Unfortunately the "new mount API" does not provide a clear way to unmount from relative paths.
We would like to pair this with umountat
.
Quote the manpages:
move_mount () is called repeatedly with a file descriptor that refers to a mount object, then the object will be attached/moved the first time and then moved again and again and again, detaching it from the previous mountpoint each time.
But this was not enough for us to implement umountat
.
Thankfully we can make do without it.
Background on syscalls and c library wrappers
All the prototype code have special wrapper functions for the syscalls,
that specify the syscall number and pass arguments.

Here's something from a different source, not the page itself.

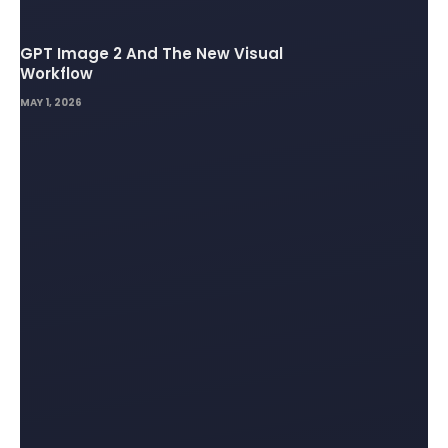
GPT Image 2 And The New Visual
Workflow
MAY 1, 2026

This is typically done by glibc
and not needed in program code,
however, these new syscalls are not available in older versions,
(they were introduced to glibc
in version 2.36).
In the go code this typically lives in the unix
package,
and the glibc
is not used when building statically linked binaries.
The majority of the syscalls in the new mount API are merged,
but fsconfig
is not merged yet, so a simple implementation is provided just for the code we exercise,
as that is more complex than most syscalls.